Contrairement à de nombreuses croyances, le premier lait produit après l'accouchement n'est pas un lait « sale » ou « mauvais » pour le bébé. Ce lait, appelé colostrum, est au contraire l'un des plus précieux que le bébé reçoit dans sa vie, notamment à cause de sa richesse en anticorps naturels. Pourtant, dans de nombreuses communautés, une croyance tenace pousse encore certaines mamans à le jeter et à ainsi refuser ce précieux lait à leurs bébés.
Dans cet article, Génération qui ose vous propose de revenir sur l’importance de garder ce lait.
Une fausse croyance encore répandue
Dans plusieurs communautés africaines, le premier lait maternel - plus épais et de couleur jaune dorée souvent - est perçu comme impur, périmé, ou simplement « pas encore du vrai lait ». Cette croyance n'est pas propre à un seul pays : des études menées dans différents pays d'Afrique et d’Amérique montrent que le colostrum est parfois assimilé à un lait « de mauvaise qualité ». Une perception qui pousse certaines familles à le faire éliminer avant de commencer l'allaitement, parfois au profit d'eau, de tisanes traditionnelles ou d'autres liquides donnés au nouveau-né dans ses tout premiers jours.

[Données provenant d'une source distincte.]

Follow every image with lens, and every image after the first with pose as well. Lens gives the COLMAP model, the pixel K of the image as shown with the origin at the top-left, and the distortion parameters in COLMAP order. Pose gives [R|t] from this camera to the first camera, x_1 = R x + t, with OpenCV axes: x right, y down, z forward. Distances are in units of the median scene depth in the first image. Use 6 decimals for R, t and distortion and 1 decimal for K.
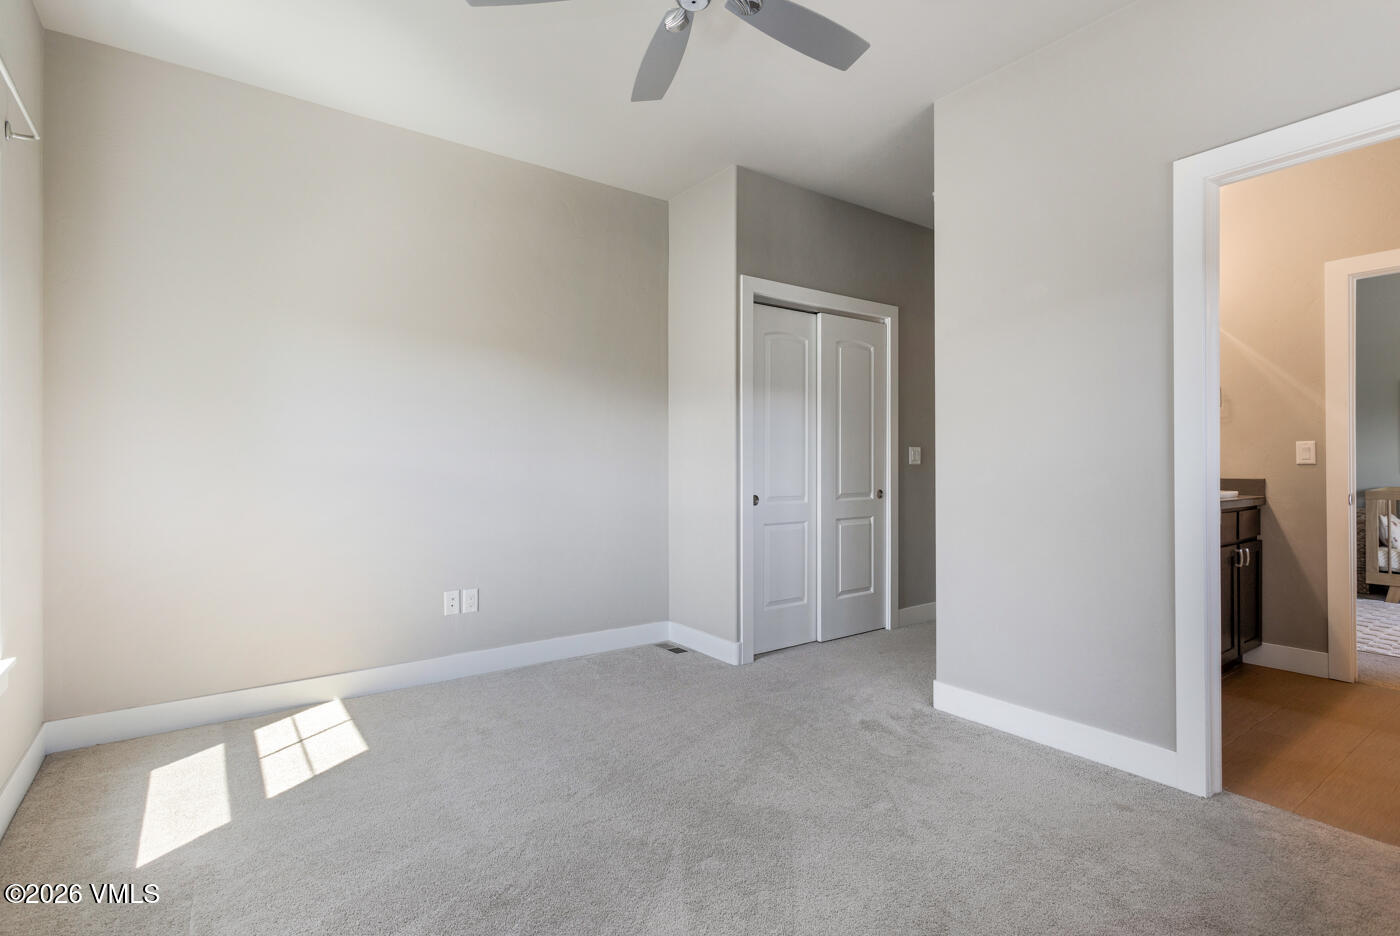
lens RADIAL K [[712.8, 0, 688.1], [0, 712.8, 466.4], [0, 0, 1]] dist [0.001432, 0.005673]
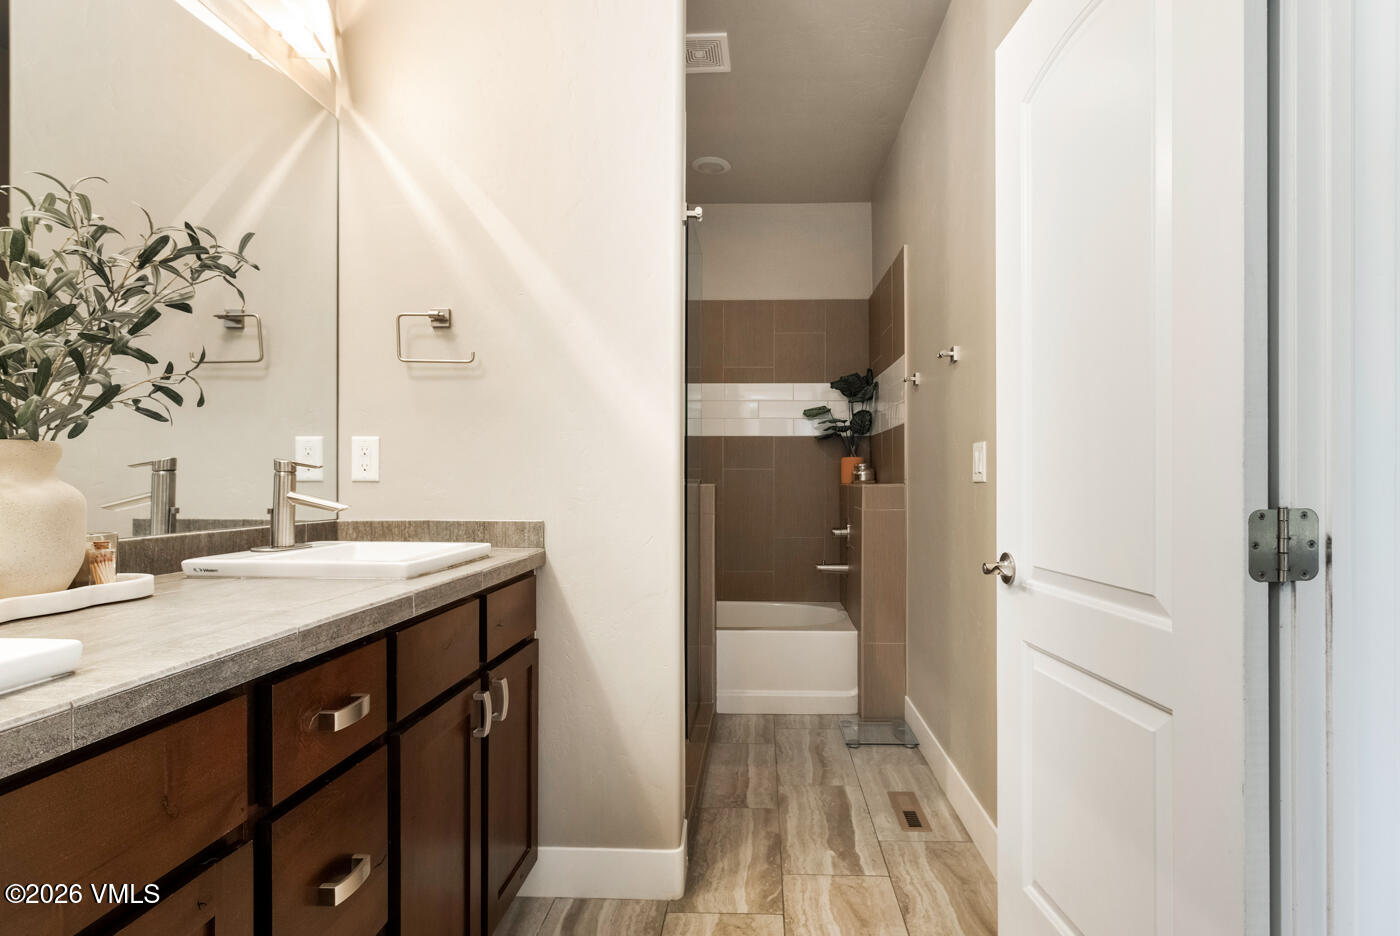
lens RADIAL K [[746.8, 0, 762.7], [0, 746.8, 487.4], [0, 0, 1]] dist [0.002754, 0.003274]
pose [[0.605529, -0.006032, 0.795800, 0.498406], [0.002089, 0.999980, 0.005990, -0.002875], [-0.795820, -0.001965, 0.605530, 0.580151]]
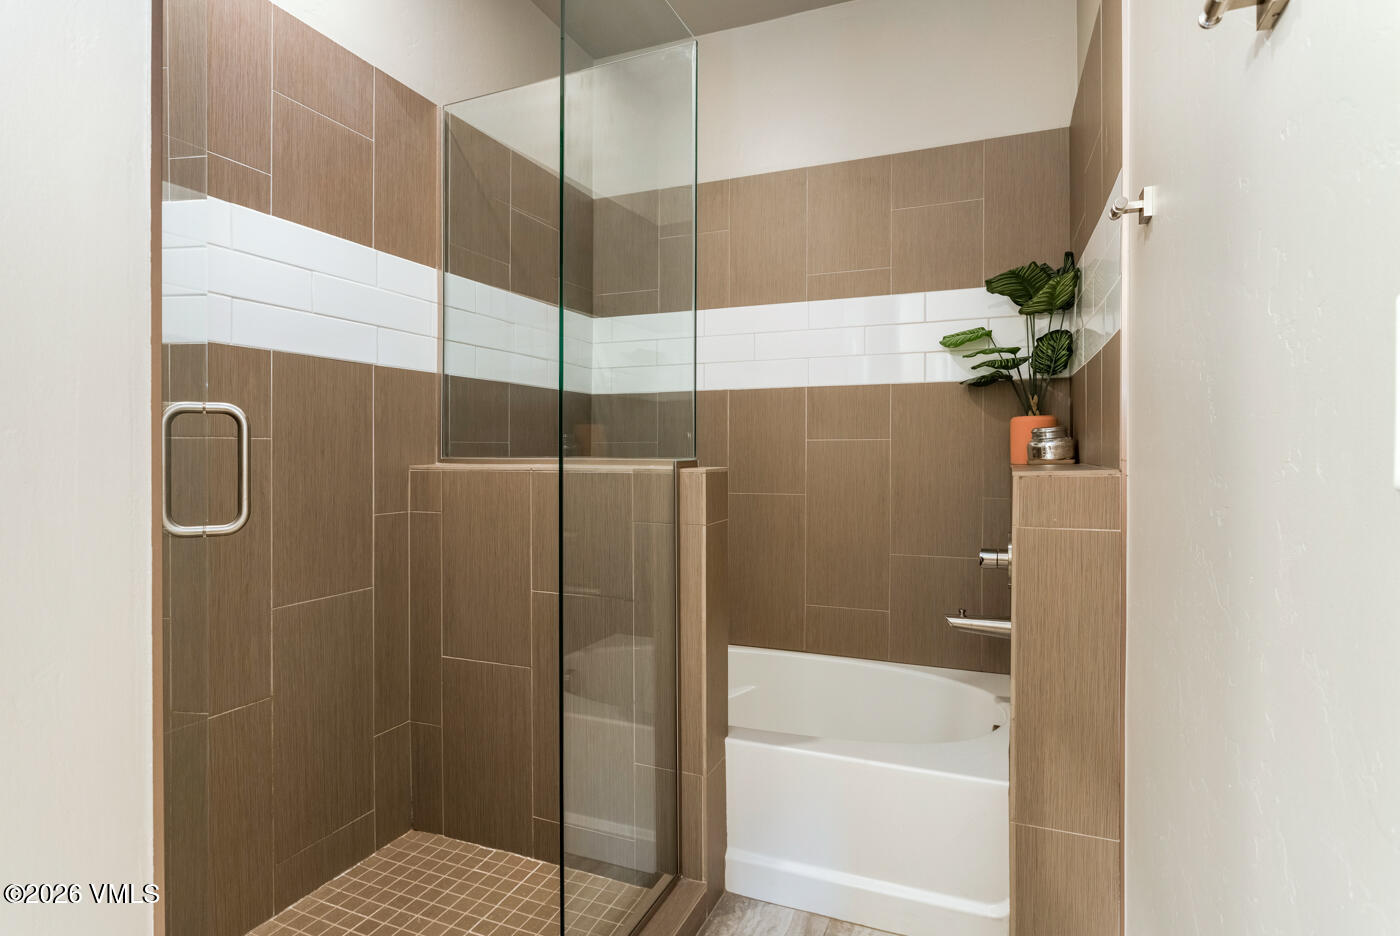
lens RADIAL K [[737.1, 0, 703.7], [0, 737.1, 465.2], [0, 0, 1]] dist [-0.029533, 0.016983]
pose [[0.863141, -0.002427, 0.504957, 0.943197], [0.000857, 0.999994, 0.003341, -0.003530], [-0.504962, -0.002451, 0.863138, 0.772657]]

Dans plusieurs pays, ces croyances autour du colostrum figurent parmi les principales raisons pour lesquelles l'allaitement maternel exclusif, recommandé par l'OMS et l'UNICEF dès la naissance, n'est pas toujours respecté pendant les premiers jours de vie du bébé.
Ce que dit la science
Or, la réalité est exactement inverse de la croyance. Le colostrum est un concentré exceptionnel d'anticorps - en premier lieu les immunoglobulines A (IgA) - qui tapissent les muqueuses intestinales et respiratoires du nouveau-né et forment une véritable barrière protectrice contre les infections. Sa concentration en anticorps peut être jusqu'à cent fois supérieure à celle du lait maternel mature qui lui succède quelques jours plus tard.
Il contient également de la lactoferrine, qui limite le risque infectieux et protège le microbiote intestinal du bébé, ainsi que des globules blancs et des facteurs de croissance qui soutiennent la maturation du système digestif et immunitaire. Sa texture épaisse et sa faible teneur en graisses et en lactose en font par ailleurs un aliment parfaitement adapté à l'estomac minuscule et encore immature du nouveau-né. Contrairement à une idée reçue, sa quantité réduite (quelques millilitres par tétée) n'est pas un défaut, mais une adaptation précise aux besoins du bébé dans ses premières heures de vie.
C'est d'ailleurs cette richesse qui lui a valu son surnom de « gouttes d'or » ou « or liquide » : peu de quantité, mais une concentration en protection inégalée à aucun autre moment de la vie.
Une couleur qui n'a rien d'anormal
La couleur jaunâtre du colostrum, souvent à l'origine de la méfiance, n'a rien d'inquiétant : elle est due à sa forte concentration en bêta-carotène, un pigment naturel, et ne signale en aucun cas un lait périmé ou impropre. C'est au contraire un signe de sa densité nutritionnelle exceptionnelle.
L'Organisation mondiale de la santé et l'UNICEF recommandent que l'allaitement soit initié dans l'heure qui suit la naissance. Une stratégie fondée sur les bénéfices démontrés du colostrum et de l'allaitement précoce. Cette première mise au sein ne sert pas seulement à nourrir le bébé : elle stimule la production de lait chez la mère, favorise le contact peau à peau, et pose les bases du lien mère-enfant dès les premières heures de vie.
Ce qu'il faut retenir
Ce premier lait n'est ni sale, ni mauvais. C'est au contraire l'un des cadeaux les plus précieux qu'une mère puisse offrir à son enfant dès sa naissance. Peu de quantité, mais une protection immunitaire inégalée dans les toutes premières heures de sa vie.